Lena: Man muss das genau erklären. Es gab einen, der hat so geweint, und wir dachten nur: Mist. Dann stellte sich raus, dass er einfach nur überglücklich war: „Tim hat mich umarmt!!!“. Wir achten da sehr drauf, und das ist auch echt anstrengend, immer die richtigen Worte zu finden. Da ist man abends schon ganz schön fertig. Wir schmeißen uns da voll rein.

Als Sie zwischen acht bis 14 Jahre alt waren, hatten Sie da schon ausgeprägte musikalische Interessen oder nur Kinderlieder gehört?

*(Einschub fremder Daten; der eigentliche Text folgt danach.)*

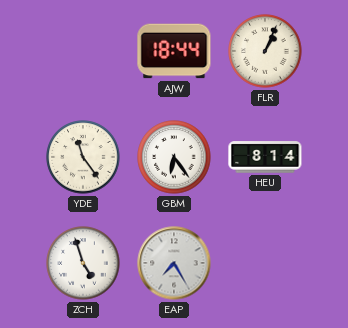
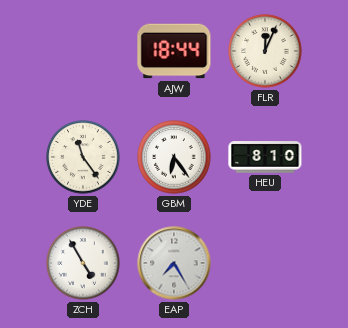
FLR: 1:04 -> 12:04
HEU: 8:14 -> 8:10
ZCH: 4:57 -> 4:55
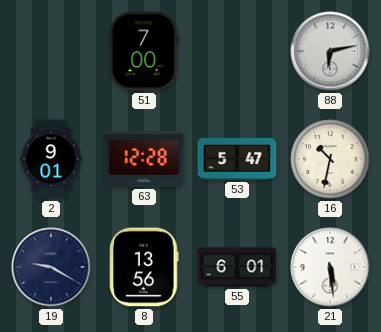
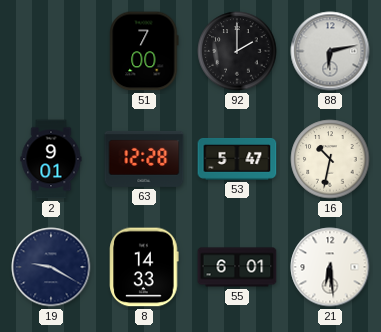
92: none -> 2:00
8: 13:56 -> 14:33
21: 5:29 -> 6:29
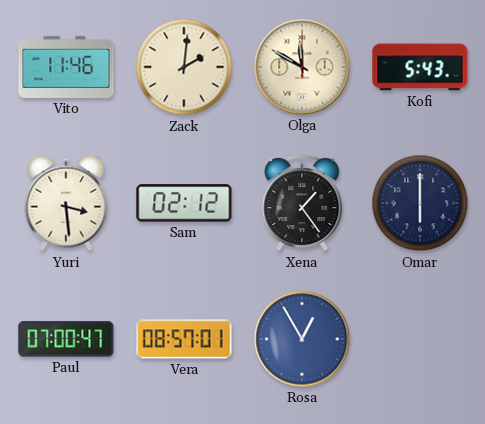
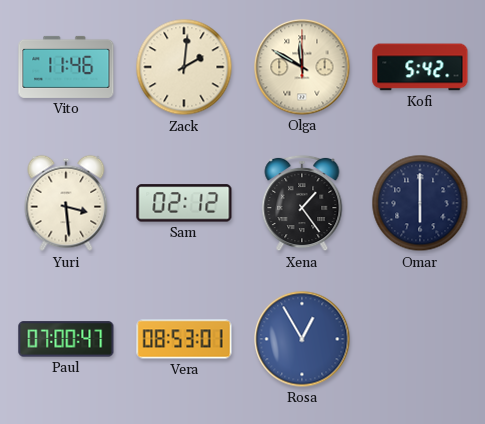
Kofi: 5:43 -> 5:42
Vera: 08:57 -> 08:53
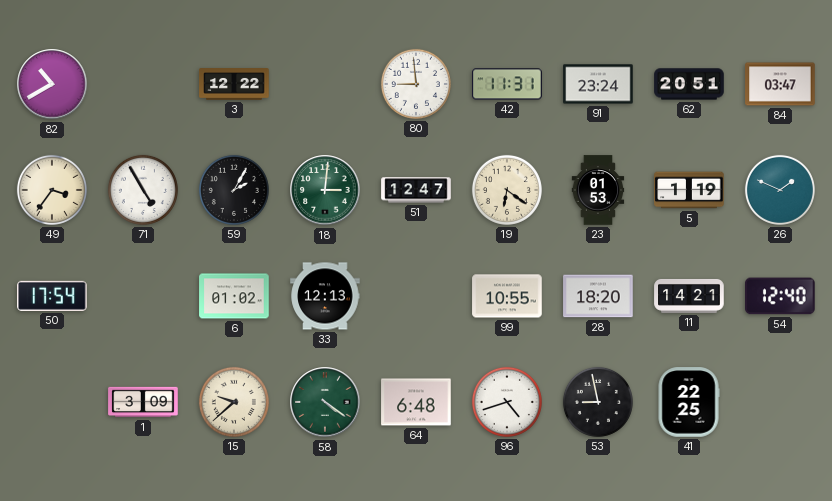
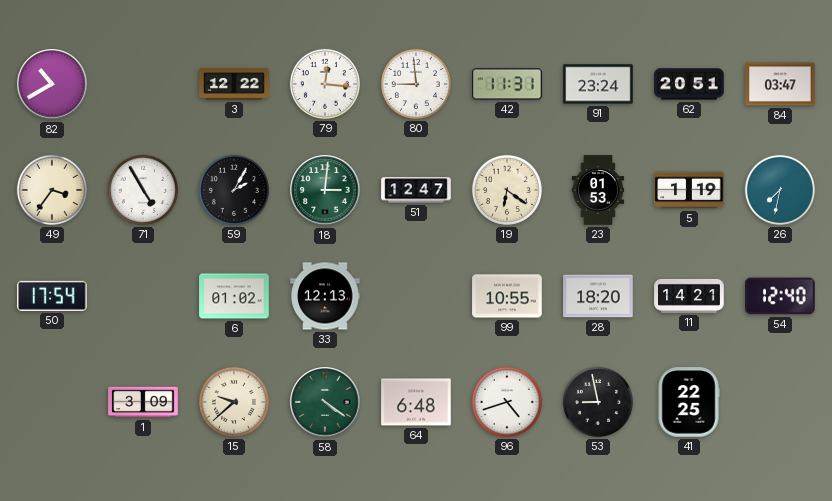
79: none -> 12:16
26: 1:49 -> 7:32
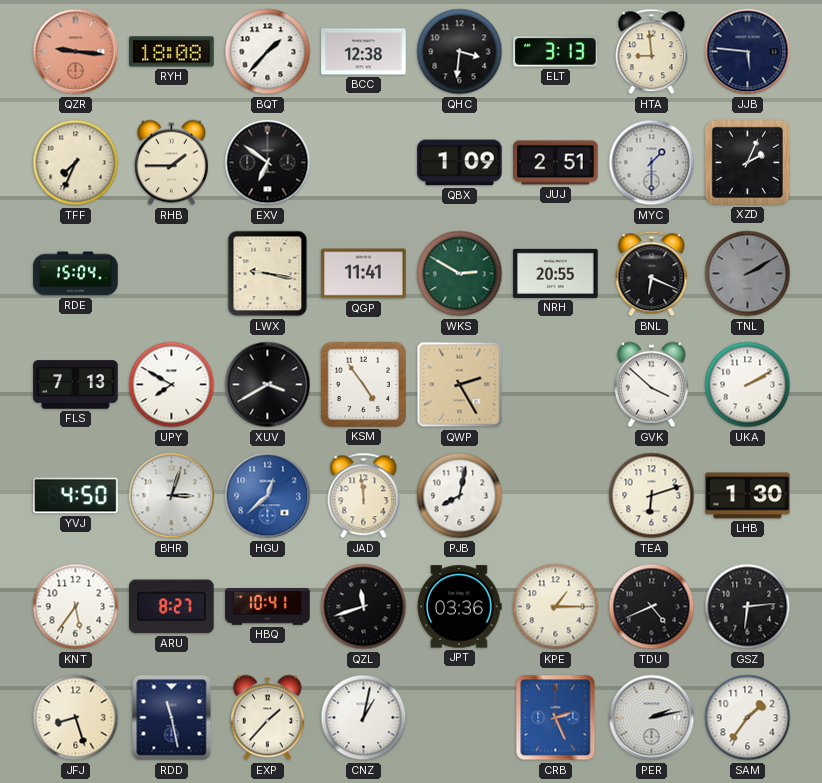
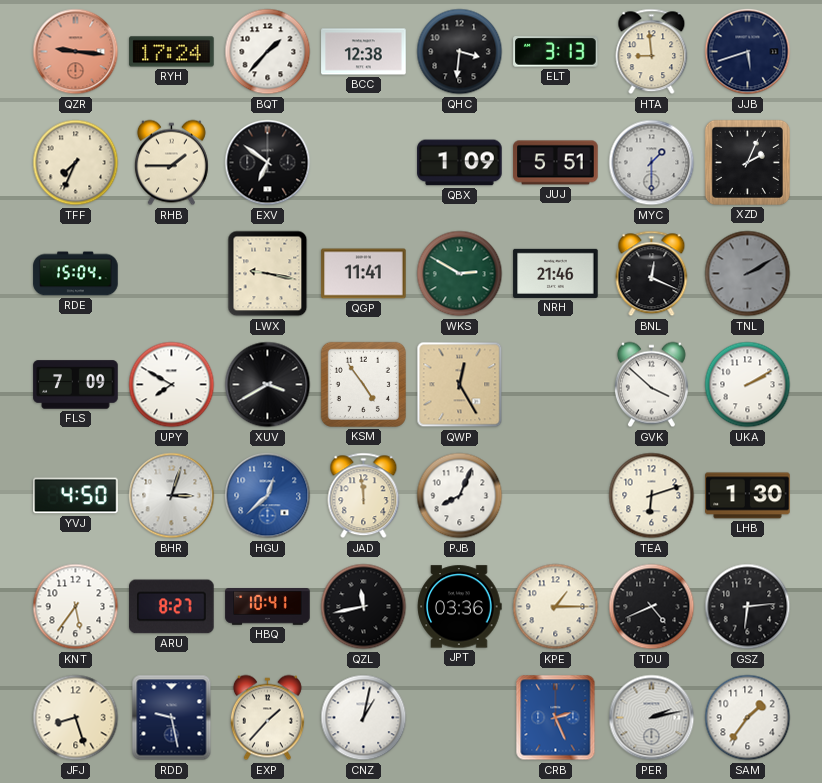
RYH: 18:08 -> 17:24
JJB: 5:46 -> 5:42
JUJ: 2:51 -> 5:51
NRH: 20:55 -> 21:46
BNL: 6:19 -> 12:19
FLS: 7:13 -> 7:09
QWP: 2:25 -> 12:25
PJB: 8:02 -> 8:04
QZL: 11:42 -> 11:43
RDD: 11:28 -> 9:28
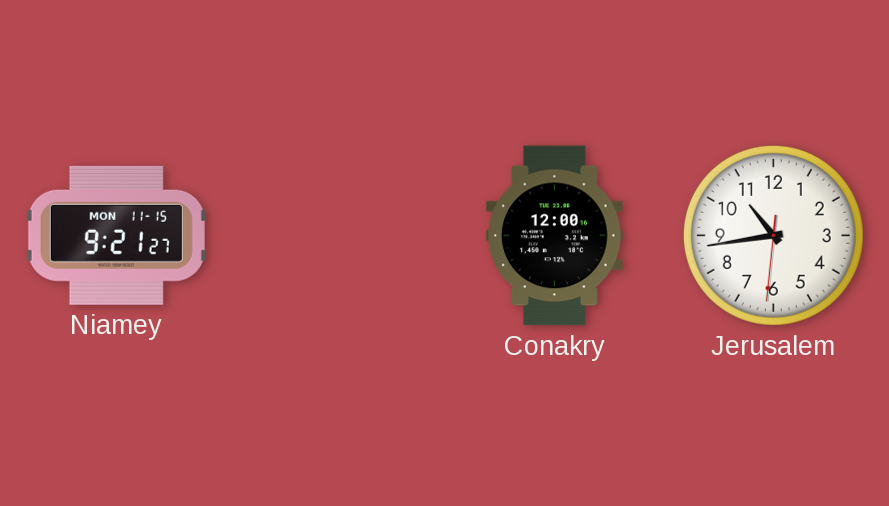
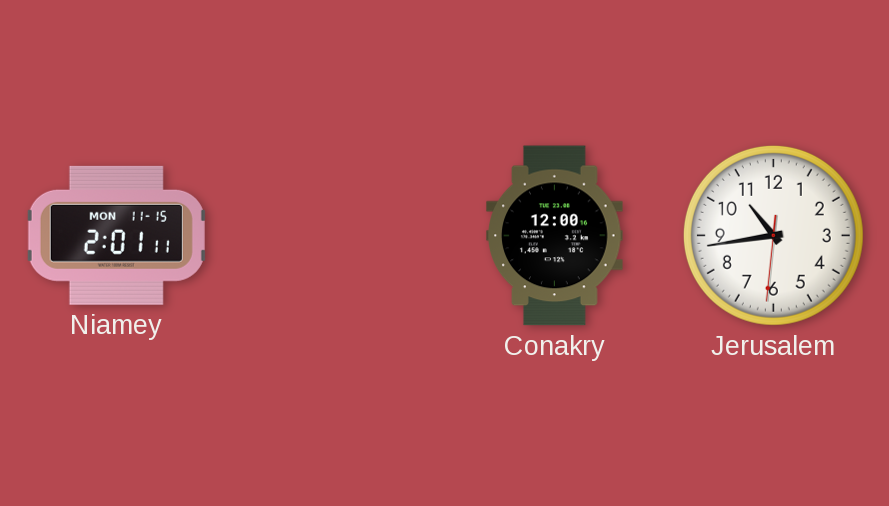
Niamey: 9:21 -> 2:01
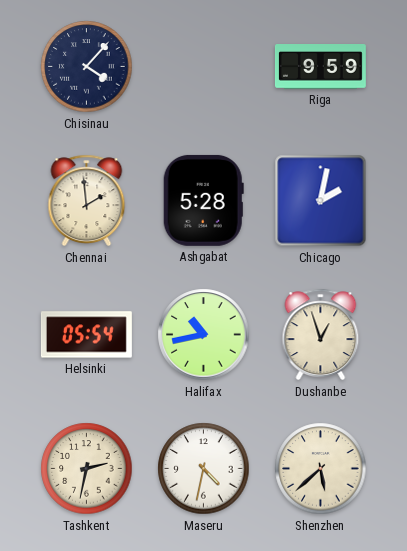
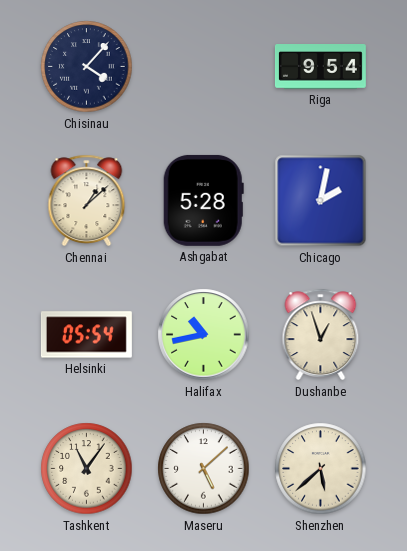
Riga: 9:59 -> 9:54
Chennai: 1:59 -> 1:08
Tashkent: 2:32 -> 11:06
Maseru: 4:32 -> 5:08
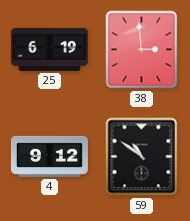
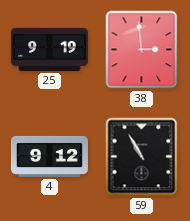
25: 6:19 -> 9:19
59: 10:51 -> 10:55
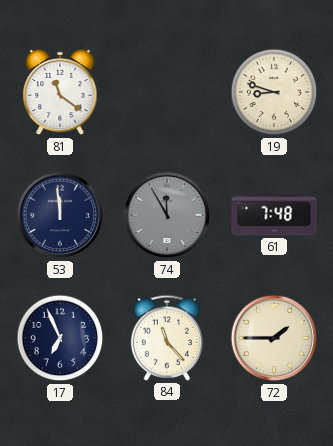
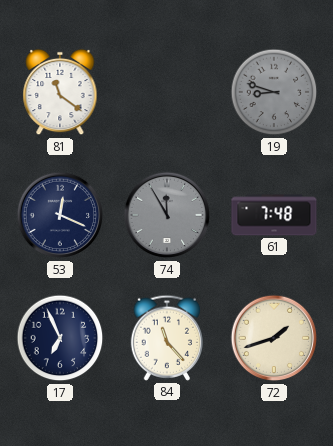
19 dial: cream -> grey
53: 11:59 -> 12:19
72: 1:45 -> 1:42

Wehland: Ich habe mich schon seit dem fünften Lebensjahr vorrangig mit deutscher Rock- und Punkmusik befasst.

Meyer-Landrut: Meine Wurzeln liegen bei Britney Spears und den Prinzen. Das hört man vielleicht auch. Ich kann jetzt noch 97 Prozent der Prinzen-Texte. Meine erste CD war Oli P. „Flugzeuge im Bauch“, und dann „Lonely“ von Sasha. Und mit meiner Mutter habe ich zu Whitney Houston getanzt. Und Celine Dion lief oft.

Benzdko: Meine erste CD war „Herz an Herz“ von Blümchen. Und wenn meine Mutter mich zum Fußball fuhr, liefen Peter Maffay und Heintje.

Wehland: Boah Leute, ich dachte, die 80er waren grausam.